RECORDS SHOWN Start Marker

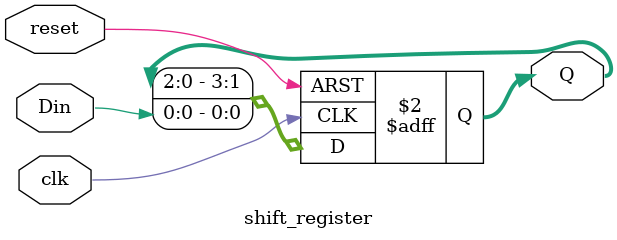
<source format=v>
module shift_register(input clk, input reset, input [3:0] Din, output reg [3:0] Q);
    always @(posedge clk or posedge reset) begin
        if (reset)
            Q <= 4'b0000;
        else
            Q <= {Q[2:0], Din[0]};  // Shift left and input Din[0]
    end
endmodule

</source>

RECORDS SHOWN End Marker

*EXERCISE DETAILS*
Scan the records above for the word "reset". Show each line in which it appears.

*COMPLETED TASK*
module shift_register(input clk, input reset, input [3:0] Din, output reg [3:0] Q);
    always @(posedge clk or posedge reset) begin
        if (reset)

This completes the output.